After tackling the 6ft track, I have found that there are two types of people. The first type completes it once, tick it off their bucket list, and says never again. The second on the other hand, does it once get the bug and pushes for the buckle (6 finishes in under 7hrs each). It turns out, I had such a great time that I fell into the latter group.

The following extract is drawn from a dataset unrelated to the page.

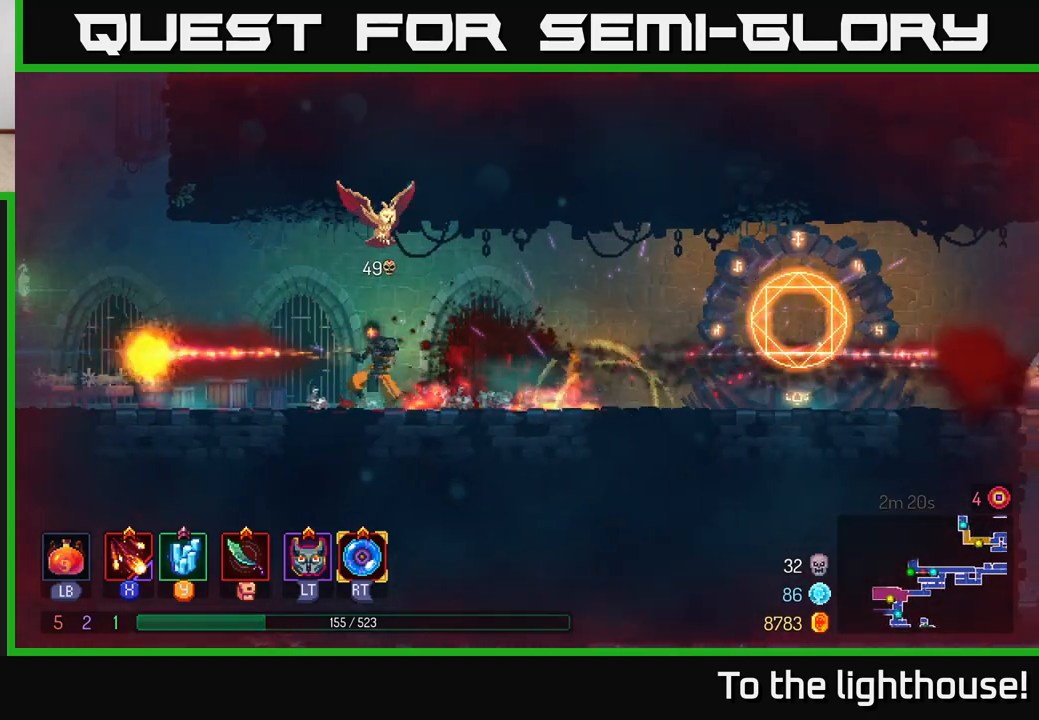
{"buttons": [], "left_stick": "right", "right_stick": "center", "events": []}
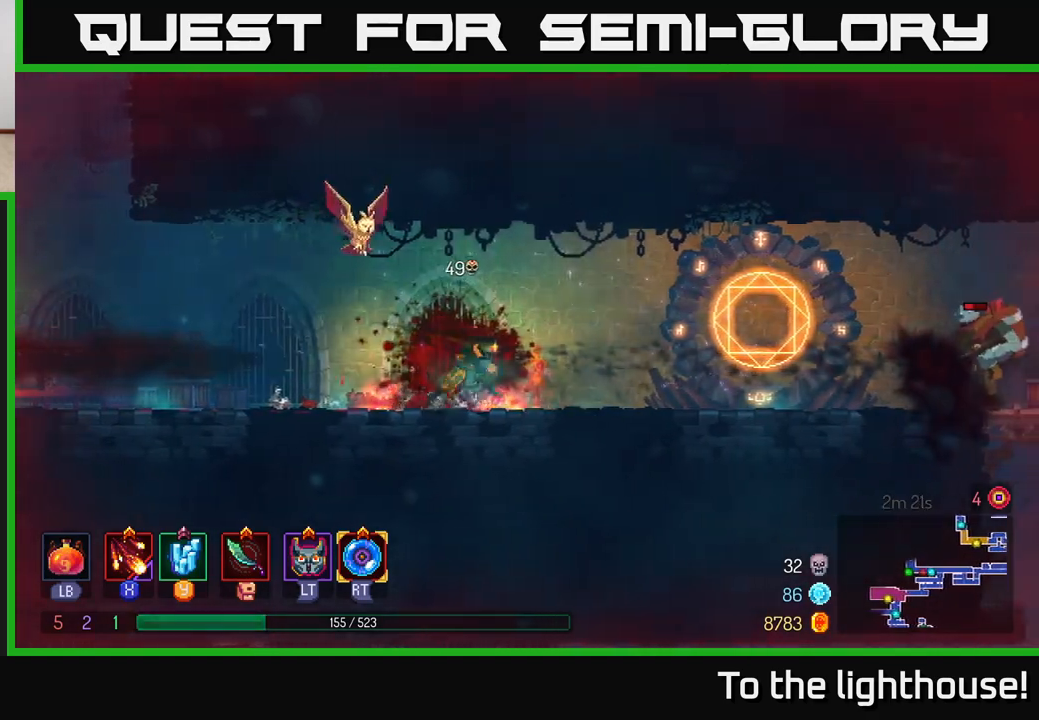
{"buttons": [], "left_stick": "center", "right_stick": "center", "events": [[33, "X", "down"], [117, "X", "up"], [200, "X", "down"], [283, "X", "up"], [333, "left_stick", "center"], [367, "X", "down"], [450, "X", "up"]]}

Following the highs of achieving these lofty goals, I struggled in the following years. Sure, I still ran the Coastal Classic, and the 6ft. But it was never the same, I mentally couldn’t commit to the training as I had earlier. My times kept slipping. I’ve had some tough races during these times, my second 6ft, I started to cramp about the 26km (16mi) mark, and had to manage it the rest of the way to the finish, the next year the cramps started around 20km (12.5mi). But I pushed on and still finished in under 7hrs. I remember running the Coastal in 30+C(86F) degree heat, cramping around the 20km mark. On these runs, the cramping is on another level. You have a small stumble, and your quads (both) cramp up, you try to stretch them out, and then your hamstrings join in. You finally get them under control and start to walk, and then your calves decide to protest. It is absolute agony, but you persevere and manage the race to the finish. Walking, shuffling, and jogging, whatever works at the time.
The stupid times
Ok so fast forward to 5 6ft tracks, and 8 Coastal Classics, the year is now 2021. Covid restrictions have played havoc on training, and events. But this year I have a couple of friends doing the UTA100 in the Blue Mountains, Australia. As mentioned earlier, I’ve pretty much ruled out the 100km distance, and am very content with achieving multiple 45km finishes. Remember, I am not that stupid. But I am still in awe of those attempting such a feat. So much so, that I (figuratively) sit on the sidelines, watching their progress on the live timing app. When a familiar feeling starts to creep over me. “Why am I sitting on the sideline?” At that point, I knew I was doomed.